Это было произнесено без лести, как признание очевидного.
Но Пекарская отмахнулась от комплимента:
– Узнали друг друга – уже хорошо!
Иварсон галантно поцеловал ее варежку, у него дрожали руки. Его острый нос обрусевшего викинга был красным от холода.
– Вот, приехал на гастроли… – то ли просто сообщил, то ли пожаловался он. – И ничего зимнего с собой не привез. Знал, что у вас тут прохладно, но не в июне же!
– Сережа, пошли быстрее ко мне, я чаю сделаю.
Пекарская потащила Иварсона за собой. По дороге он отобрал у нее сумку. Такая петербургская куртуазность по поводу старенькой холщовой сумки, в которой лежали картошка, консервы и банка с макаронами, показалась Анне забавной.
– Говорят, вы скоро в Москву уезжаете? – спросил Иварсон.
Она кивнула.
– ТОЗК меня обратно берет… А еще меня берет…
Анна сделала выразительную паузу, когда был слышен только скрип мокрого снега под их ногами, и объявила с напускной торжественностью:
– …Вильнер берет. Замуж. Скоро увидимся с ним в Москве.

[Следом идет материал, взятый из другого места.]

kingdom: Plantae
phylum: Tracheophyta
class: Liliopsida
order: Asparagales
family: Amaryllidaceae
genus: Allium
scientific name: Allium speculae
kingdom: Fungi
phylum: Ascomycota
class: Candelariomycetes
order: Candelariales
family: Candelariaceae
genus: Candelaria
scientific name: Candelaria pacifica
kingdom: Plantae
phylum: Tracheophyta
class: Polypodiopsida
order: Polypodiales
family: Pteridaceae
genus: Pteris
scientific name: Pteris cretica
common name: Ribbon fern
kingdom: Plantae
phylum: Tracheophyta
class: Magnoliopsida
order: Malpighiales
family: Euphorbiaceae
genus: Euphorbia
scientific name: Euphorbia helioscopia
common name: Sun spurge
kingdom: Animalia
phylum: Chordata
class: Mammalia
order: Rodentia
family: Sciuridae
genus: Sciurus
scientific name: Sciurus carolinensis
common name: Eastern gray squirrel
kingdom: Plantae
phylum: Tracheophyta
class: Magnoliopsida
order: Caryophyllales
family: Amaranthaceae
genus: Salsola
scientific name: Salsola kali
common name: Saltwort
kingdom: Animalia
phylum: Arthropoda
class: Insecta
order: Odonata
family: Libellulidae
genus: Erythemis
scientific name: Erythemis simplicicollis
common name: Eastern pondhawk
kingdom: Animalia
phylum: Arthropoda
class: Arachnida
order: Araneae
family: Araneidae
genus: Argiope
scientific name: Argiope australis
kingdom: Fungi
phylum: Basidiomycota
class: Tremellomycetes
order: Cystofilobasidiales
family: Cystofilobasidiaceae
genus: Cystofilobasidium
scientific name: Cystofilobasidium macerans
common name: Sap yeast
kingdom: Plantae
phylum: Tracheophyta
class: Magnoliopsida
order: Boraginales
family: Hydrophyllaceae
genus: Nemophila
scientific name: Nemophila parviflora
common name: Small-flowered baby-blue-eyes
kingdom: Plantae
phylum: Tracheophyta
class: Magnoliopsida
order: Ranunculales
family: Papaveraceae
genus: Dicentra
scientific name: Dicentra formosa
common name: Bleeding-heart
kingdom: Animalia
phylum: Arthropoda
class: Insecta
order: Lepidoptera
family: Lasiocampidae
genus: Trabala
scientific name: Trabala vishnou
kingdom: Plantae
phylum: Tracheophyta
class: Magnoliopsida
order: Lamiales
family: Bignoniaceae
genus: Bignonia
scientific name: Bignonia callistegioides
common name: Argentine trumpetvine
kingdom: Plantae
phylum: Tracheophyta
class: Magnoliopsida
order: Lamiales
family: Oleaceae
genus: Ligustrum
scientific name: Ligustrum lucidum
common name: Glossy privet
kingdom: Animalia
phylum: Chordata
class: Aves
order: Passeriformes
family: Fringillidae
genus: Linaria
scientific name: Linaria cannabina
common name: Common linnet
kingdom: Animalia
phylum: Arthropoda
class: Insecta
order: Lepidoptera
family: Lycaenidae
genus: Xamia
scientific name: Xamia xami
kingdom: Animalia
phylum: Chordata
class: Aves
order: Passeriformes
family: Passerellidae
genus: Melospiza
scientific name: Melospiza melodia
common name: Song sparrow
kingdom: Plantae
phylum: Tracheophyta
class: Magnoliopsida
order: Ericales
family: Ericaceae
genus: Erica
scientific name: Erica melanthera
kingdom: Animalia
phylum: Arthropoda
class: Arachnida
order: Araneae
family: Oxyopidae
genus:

Пришедший к власти Хрущев простил многих, кто «из-за несознательности» или «по малодушию» сотрудничал с фашистами. Анне тоже разрешили жить в столице.
– Поздравляю! Вижу-вижу, что вы счастливы. Глаза горят! А я вот, Аня… свою единственную любовь потерял… Скажите мне, ведь вы все знаете, как она… как ее…
Иварсон осекся, не находя слов.
Анна начала не сразу. Надо ли ему знать про оранжевую Лялю в серебряном гробу?